Dans un second temps, on définira les deux grandes configurations possibles des systèmes de recherche selon le degré d’intégration – séparation des fonctions, en particulier des fonctions programmation et recherche (rôle important des organismes de recherche versus rôle important des agences de financement et des universités); on montrera et on expliquera les différences entre les pays de ce point de vue et on caractérisera chaque modèle.
On présentera  alors le cas de la France, constituée depuis l’après seconde guerre mondiale sur le modèle à dominante intégrée ; on montrera les succès de cette approche mais aussi les interrogations qu’elle soulève depuis les années 90, compte tenu de la montée en puissance des universités, de l’évolution des dynamiques de la recherche (pluridisciplinarité), des nécessités de lisibilité et de l’émergence de l’Espace européen de la recherche.
On en arrivera ainsi aux réformes des années 2005 – 2008, qui tendent à faire évoluer, potentiellement, le système français vers le modèle à fonctions séparées.
On évoquera en conclusion, sous forme de scénario, les évolutions possibles des rapports entre universités et organismes de recherche.

Jean-Paul KARSENTY, Membre du Centre Alexandre Koyré (CNRS), ancien Secrétaire Général du Conseil Supérieur de la Recherche et de la Technologie
« Espaces culturels, projets politiques et programmations de la recherche : une introduction »

Texte de Jean-Paul Karsenty

Résumé :
Les dispositifs d’organisation ou de programmation des politiques de recherche et d’innovation devraient témoigner à tout moment des espaces culturels et des projets politiques d’ensemble dans lesquels ils s’inscrivent.
On montrera d’abord qu’en France, depuis 50 ans, ce fut de moins en moins le cas : d’une part, parce que la dimension stratégique des politiques françaises de recherche, rapportée à « la question de leur cap », n’a pas su refléter la tension qui a affecté notre pays entre nation et société ; d’autre part, parce que la dimension épistémologique qui préforme les choix de recherche, rapportée à « la question de notre modernité », de son état et de ses conditions permanentes, générales ou spécifiques, a été laissée en déshérence.

• _EXTRAIT DE DONNÉES_

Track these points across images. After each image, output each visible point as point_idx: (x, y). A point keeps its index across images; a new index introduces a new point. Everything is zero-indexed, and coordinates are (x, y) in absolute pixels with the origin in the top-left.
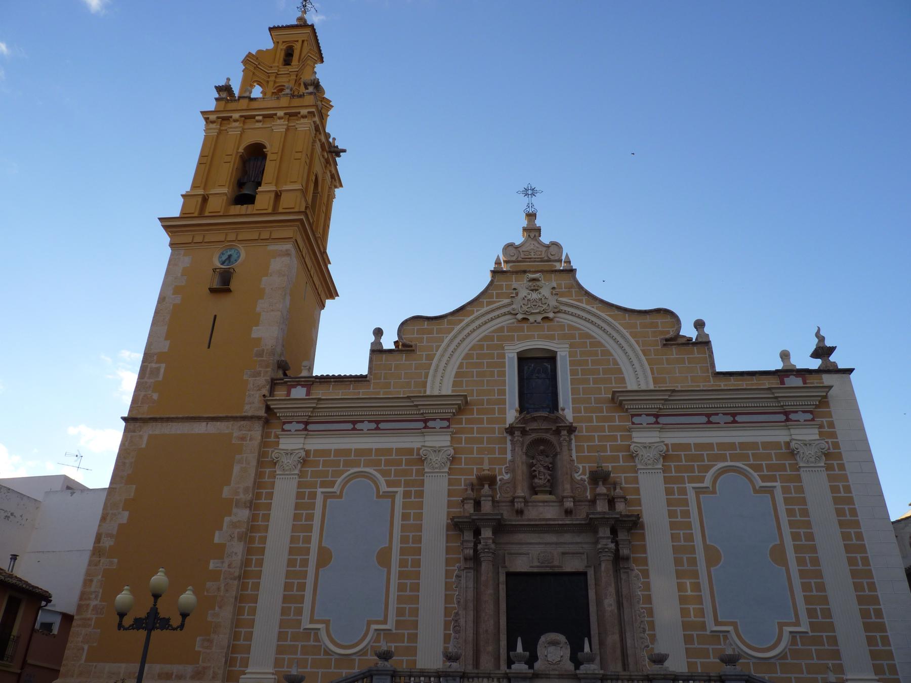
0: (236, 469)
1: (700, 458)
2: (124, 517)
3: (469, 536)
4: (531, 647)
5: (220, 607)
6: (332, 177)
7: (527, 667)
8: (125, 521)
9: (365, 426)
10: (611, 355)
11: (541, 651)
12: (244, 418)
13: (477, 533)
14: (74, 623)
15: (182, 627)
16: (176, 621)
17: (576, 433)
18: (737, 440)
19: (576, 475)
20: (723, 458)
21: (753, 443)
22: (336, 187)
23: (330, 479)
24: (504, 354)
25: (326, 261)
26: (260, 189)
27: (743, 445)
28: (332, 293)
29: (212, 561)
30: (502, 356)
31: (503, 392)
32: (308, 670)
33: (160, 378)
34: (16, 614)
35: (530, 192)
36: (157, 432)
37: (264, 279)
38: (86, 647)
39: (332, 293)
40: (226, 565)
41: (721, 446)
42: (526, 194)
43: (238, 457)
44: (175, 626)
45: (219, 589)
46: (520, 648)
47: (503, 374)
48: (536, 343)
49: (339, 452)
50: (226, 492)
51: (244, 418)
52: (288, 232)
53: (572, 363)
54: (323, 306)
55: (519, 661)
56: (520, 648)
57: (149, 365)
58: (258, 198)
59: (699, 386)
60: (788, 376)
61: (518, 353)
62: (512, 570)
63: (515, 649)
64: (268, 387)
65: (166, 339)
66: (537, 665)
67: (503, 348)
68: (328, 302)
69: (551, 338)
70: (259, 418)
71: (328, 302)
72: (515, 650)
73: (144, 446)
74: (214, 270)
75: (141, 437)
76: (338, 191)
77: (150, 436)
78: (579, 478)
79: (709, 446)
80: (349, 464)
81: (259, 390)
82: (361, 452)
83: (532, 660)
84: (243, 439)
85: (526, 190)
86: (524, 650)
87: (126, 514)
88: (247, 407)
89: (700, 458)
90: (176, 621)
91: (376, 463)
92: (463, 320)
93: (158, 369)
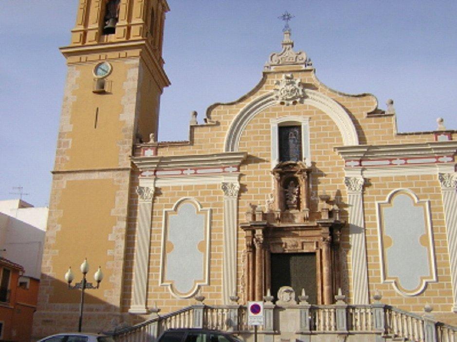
0: (117, 199)
1: (384, 186)
2: (59, 227)
3: (249, 233)
4: (274, 293)
5: (115, 275)
6: (163, 6)
7: (307, 303)
8: (59, 229)
9: (189, 172)
10: (334, 123)
11: (279, 295)
12: (119, 170)
13: (254, 232)
14: (41, 284)
15: (98, 287)
16: (95, 285)
17: (312, 172)
18: (406, 175)
19: (311, 197)
20: (397, 185)
21: (416, 176)
22: (166, 12)
23: (169, 203)
24: (270, 126)
25: (161, 62)
26: (117, 24)
27: (410, 177)
28: (167, 83)
29: (108, 250)
30: (269, 126)
31: (269, 149)
32: (164, 306)
33: (70, 147)
34: (8, 278)
35: (287, 17)
36: (71, 179)
37: (125, 83)
38: (48, 295)
39: (167, 83)
40: (116, 252)
41: (397, 178)
42: (284, 19)
43: (118, 192)
44: (94, 287)
45: (113, 265)
46: (303, 294)
47: (269, 138)
48: (290, 118)
49: (174, 188)
50: (113, 212)
51: (119, 170)
52: (137, 52)
53: (311, 130)
54: (161, 92)
55: (268, 300)
56: (303, 294)
57: (63, 140)
58: (117, 30)
59: (386, 142)
60: (440, 135)
61: (279, 124)
62: (274, 252)
63: (301, 294)
64: (131, 150)
65: (71, 123)
66: (278, 303)
67: (269, 122)
68: (165, 89)
69: (299, 114)
70: (128, 169)
71: (165, 89)
72: (301, 295)
73: (64, 187)
74: (94, 80)
75: (62, 182)
76: (167, 14)
77: (68, 182)
78: (313, 199)
79: (390, 178)
80: (180, 194)
81: (126, 152)
82: (186, 188)
83: (275, 300)
84: (119, 181)
85: (284, 16)
86: (306, 294)
87: (60, 226)
88: (120, 163)
89: (384, 186)
90: (95, 285)
91: (196, 194)
92: (245, 104)
93: (68, 142)
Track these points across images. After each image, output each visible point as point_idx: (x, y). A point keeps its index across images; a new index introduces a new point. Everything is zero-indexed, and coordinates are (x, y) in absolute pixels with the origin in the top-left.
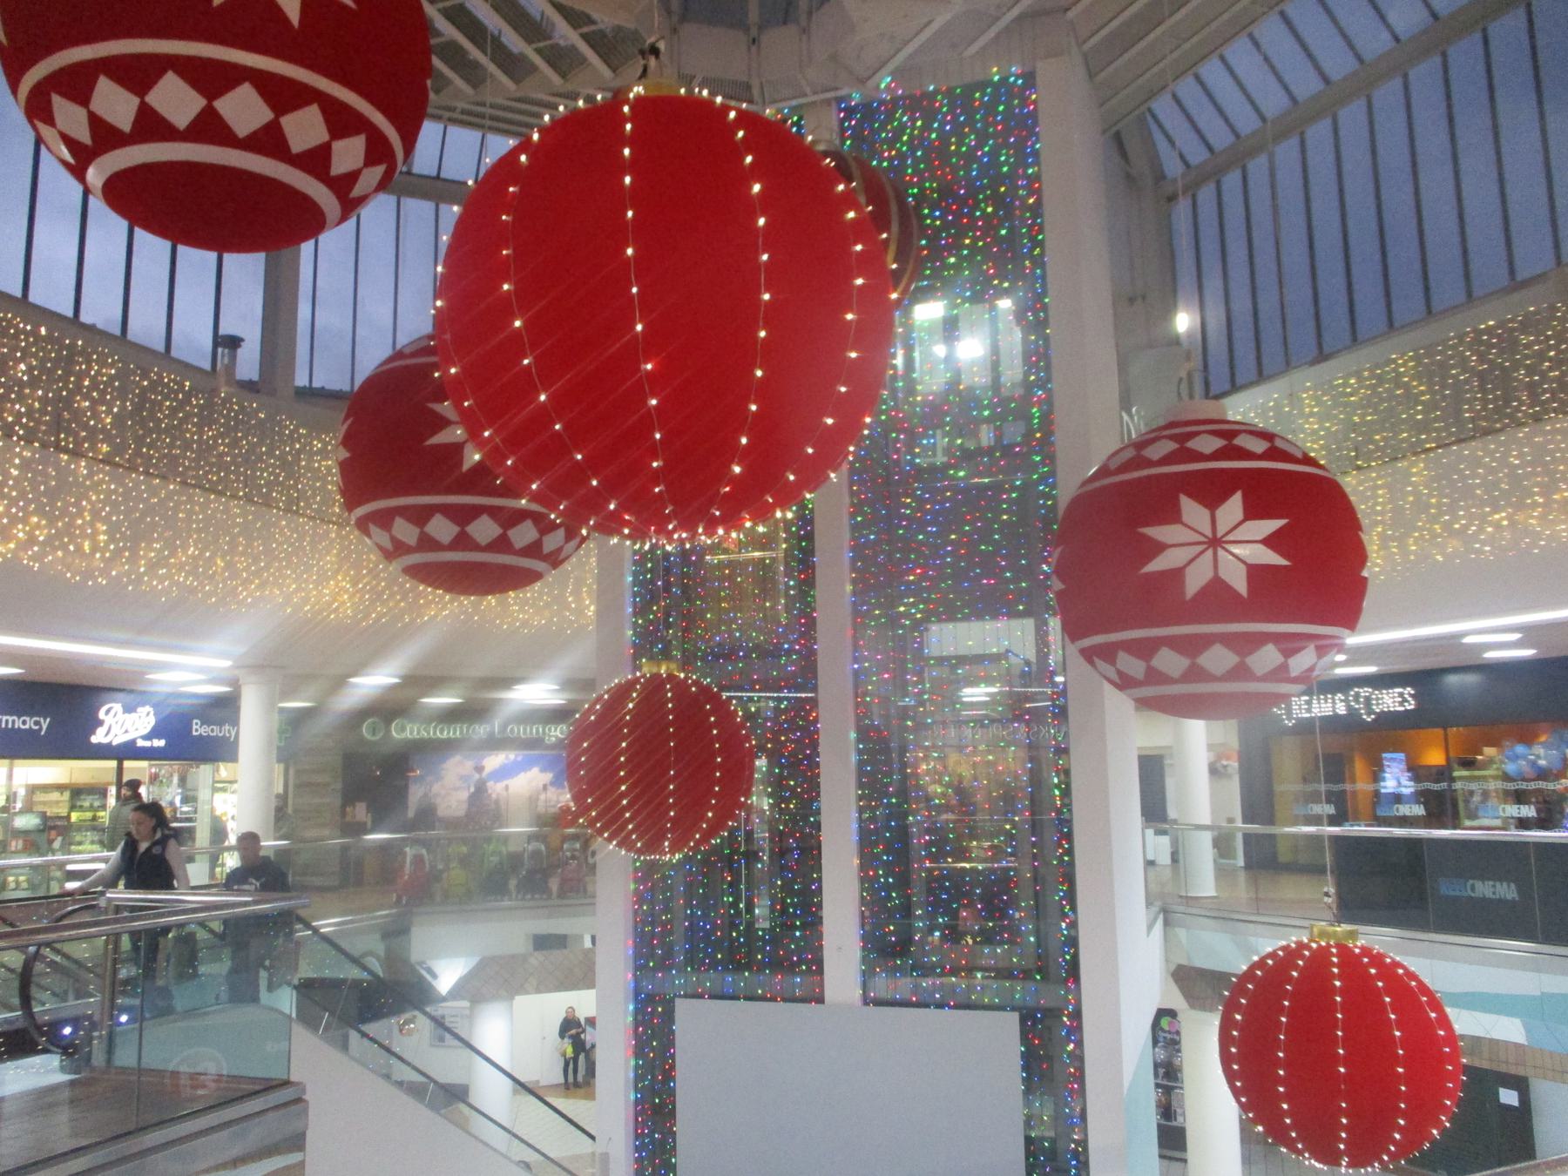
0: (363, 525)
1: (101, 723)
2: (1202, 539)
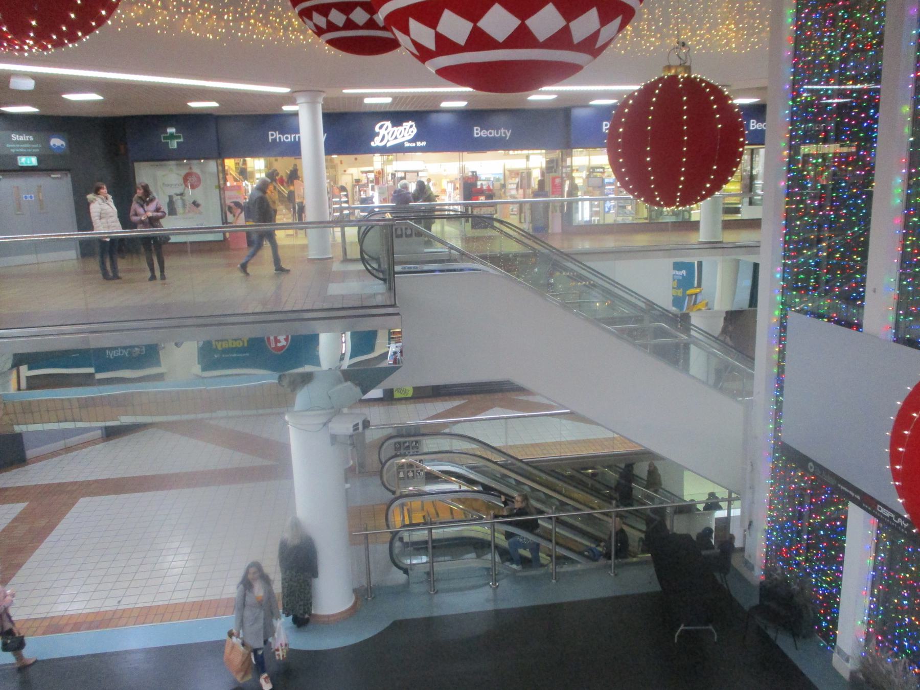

• _DÉFI 1_
Recopiez mot pour mot le passage du texte sur les systèmes de recherche qui commence par « On présentera  alors » et se poursuit jusqu'à « de la recherche. ».
• _DÉFI 2_
Reprenez le texte sur les systèmes de recherche en France à la suite de sa dernière phrase.
La liste ne joue ici aucun rôle.

• _RÉPONSE 1_
On présentera  alors le cas de la France, constituée depuis l’après seconde guerre mondiale sur le modèle à dominante intégrée ; on montrera les succès de cette approche mais aussi les interrogations qu’elle soulève depuis les années 90, compte tenu de la montée en puissance des universités, de l’évolution des dynamiques de la recherche (pluridisciplinarité), des nécessités de lisibilité et de l’émergence de l’Espace européen de la recherche.

• _RÉPONSE 2_
On montrera ensuite qu’en faisant dialoguer substantiellement ces deux dimensions stratégique et épistémologique, celle des pouvoirs et celle des valeurs, il est pourtant possible de dresser quelques référentiels de projets politiques génériques permettant d’élaborer consciemment des politiques de recherche et d’innovation ; on présentera brièvement ces référentiels.
Ce faisant, toujours à propos de la France, on aura montré qu’aucun projet politique d’ensemble, générique ou combiné, n’y est repérable aujourd’hui, et notamment aucun projet réflexif et anticipateur que nos politiques de recherche et d’innovation pourraient d’ailleurs contribuer à faire émerger.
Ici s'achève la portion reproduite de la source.